[Opening Input for this task section]

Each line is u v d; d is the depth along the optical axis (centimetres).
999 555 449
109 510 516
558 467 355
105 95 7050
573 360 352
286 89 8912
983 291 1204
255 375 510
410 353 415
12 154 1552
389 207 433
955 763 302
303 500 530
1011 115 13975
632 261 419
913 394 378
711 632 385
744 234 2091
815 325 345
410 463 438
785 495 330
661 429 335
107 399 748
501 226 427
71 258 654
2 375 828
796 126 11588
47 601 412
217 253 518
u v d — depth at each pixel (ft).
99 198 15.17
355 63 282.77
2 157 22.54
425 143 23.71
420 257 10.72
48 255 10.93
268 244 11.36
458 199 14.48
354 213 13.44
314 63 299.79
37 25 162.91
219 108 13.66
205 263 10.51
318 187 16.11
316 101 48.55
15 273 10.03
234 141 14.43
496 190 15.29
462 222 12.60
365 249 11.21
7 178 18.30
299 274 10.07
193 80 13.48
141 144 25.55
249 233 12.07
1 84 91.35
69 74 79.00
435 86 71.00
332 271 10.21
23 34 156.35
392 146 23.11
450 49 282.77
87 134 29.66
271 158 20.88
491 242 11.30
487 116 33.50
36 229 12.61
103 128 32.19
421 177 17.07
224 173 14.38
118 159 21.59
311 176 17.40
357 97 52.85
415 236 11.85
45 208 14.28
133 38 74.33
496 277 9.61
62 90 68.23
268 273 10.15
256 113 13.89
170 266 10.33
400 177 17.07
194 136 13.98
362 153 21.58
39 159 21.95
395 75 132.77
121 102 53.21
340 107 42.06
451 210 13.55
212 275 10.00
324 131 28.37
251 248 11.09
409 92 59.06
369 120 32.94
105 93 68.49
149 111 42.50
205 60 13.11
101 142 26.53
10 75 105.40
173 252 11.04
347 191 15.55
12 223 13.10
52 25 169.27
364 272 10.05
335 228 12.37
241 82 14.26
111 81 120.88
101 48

[Closing Input for this task section]

Reproduce the data verbatim, line for line.

### Result
Each line is u v d; d is the depth along the optical axis (centimetres).
999 555 449
109 510 516
558 467 355
105 95 7050
573 360 352
286 89 8912
983 291 1204
255 375 510
410 353 415
12 154 1552
389 207 433
955 763 302
303 500 530
1011 115 13975
632 261 419
913 394 378
711 632 385
744 234 2091
815 325 345
410 463 438
785 495 330
661 429 335
107 399 748
501 226 427
71 258 654
2 375 828
796 126 11588
47 601 412
217 253 518
u v d — depth at each pixel (ft).
99 198 15.17
355 63 282.77
2 157 22.54
425 143 23.71
420 257 10.72
48 255 10.93
268 244 11.36
458 199 14.48
354 213 13.44
314 63 299.79
37 25 162.91
219 108 13.66
205 263 10.51
318 187 16.11
316 101 48.55
15 273 10.03
234 141 14.43
496 190 15.29
462 222 12.60
365 249 11.21
7 178 18.30
299 274 10.07
193 80 13.48
141 144 25.55
249 233 12.07
1 84 91.35
69 74 79.00
435 86 71.00
332 271 10.21
23 34 156.35
392 146 23.11
450 49 282.77
87 134 29.66
271 158 20.88
491 242 11.30
487 116 33.50
36 229 12.61
103 128 32.19
421 177 17.07
224 173 14.38
118 159 21.59
311 176 17.40
357 97 52.85
415 236 11.85
45 208 14.28
133 38 74.33
496 277 9.61
62 90 68.23
268 273 10.15
256 113 13.89
170 266 10.33
400 177 17.07
194 136 13.98
362 153 21.58
39 159 21.95
395 75 132.77
121 102 53.21
340 107 42.06
451 210 13.55
212 275 10.00
324 131 28.37
251 248 11.09
409 92 59.06
369 120 32.94
105 93 68.49
149 111 42.50
205 60 13.11
101 142 26.53
10 75 105.40
173 252 11.04
347 191 15.55
12 223 13.10
52 25 169.27
364 272 10.05
335 228 12.37
241 82 14.26
111 81 120.88
101 48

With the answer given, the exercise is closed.